2. Atau bisa jadi juga, karena suami ‘sangat sayang’ kepada istrinya. Dugaan ini muncul karena beberapa ikhwan tidak mempermasalahkan keaktifan akhwat dalam dakwah…asalkan bukan istrinya. Nah!Jujur, teman-teman saya pernah mendengar komentar dari kalangan ikhwan seperti ini, ‘Silahkan saja, akhwat kan memang harus aktif terlibat dalam dakwah, tapi jangan istri saya deh’.
3. Kemungkinan lainnya, boleh jadi suami melihat istrinya kurang bisa memanej dengan baik berbagai aktifitasnya. Istilah populernya, sang istri jadi ‘kurang tawazun’. Di antara keluhan suami, istri terlalu banyak keluar rumah sehingga jadi kurang perhatian terhadap urusan rumah, anak-anak dan dirinya.
Disamping tiga sebab diatas, tentu masih ada sebab lainnya, yang jika ditulis bisa menjadi tulisan berlembar-lembar. Sekarang marilah merenung sejenak.
Saya sepakat bahwa tidak semua akhwat harus menjadi aktifis dalam pengertian khusus, memberikan totalitas hidupnya untuk menjadi aktifis dakwah. Keberagaman potensi dan kemampuan dikalangan akhwat harus menjadi pertimbangan penting dalam membuat rancangan peran dan kontribusi akhwat yang pas dan sesuai dalam dakwah. Alangkah indahnya jika akhwat memiliki spesialisasi masing-masing, lalu semua bekerja dan memberi kontribusi sesuai spesialisasi potensinya itu dalam kerangka amal jama’i.

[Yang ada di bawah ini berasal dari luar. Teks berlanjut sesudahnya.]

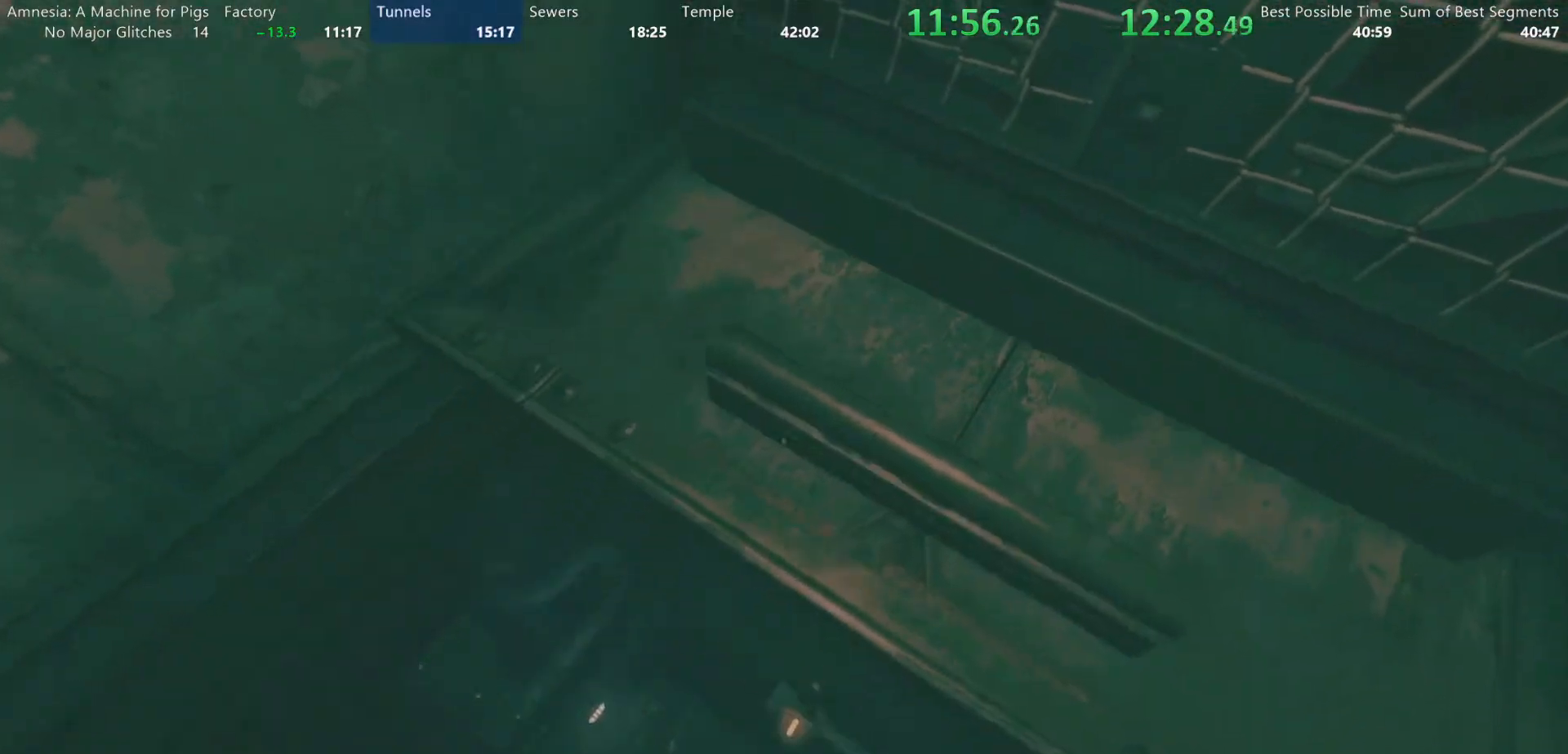
{"keys": ["shift", "w"], "mouse": [], "events": [[83, "shift", "down"], [133, "mouse_left", "up"]]}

Wahai akhwat yang kucintai karena Allah, kewajiban kita lebih banyak dari waktu yang ada. Kewajiban sebagai anak, istri, ibu, tetangga, anggota masyarakat dan aktifis dakwah, semua menuntut penunaian secara ihsan. Saya mengerti dan merasakan, betapa tidak mudahnya kita mengelola dan melaksanakan berbagai kewajiban itu. Kadang kita ‘tertatih-tatih’ menjalankan semua kewajiban itu. Tetapi, kita tidak ingin mengeluh atas semua beban itu. Bagi kita, inilah kesempatan untuk mempersembahkan perjuangan dan pengorbanan kita, bahwa kita ikhlas dengan semua beban-beban itu! Kenapa? Karena kita tahu dan yakin, ada balasan bagi orang-orang yang beramal.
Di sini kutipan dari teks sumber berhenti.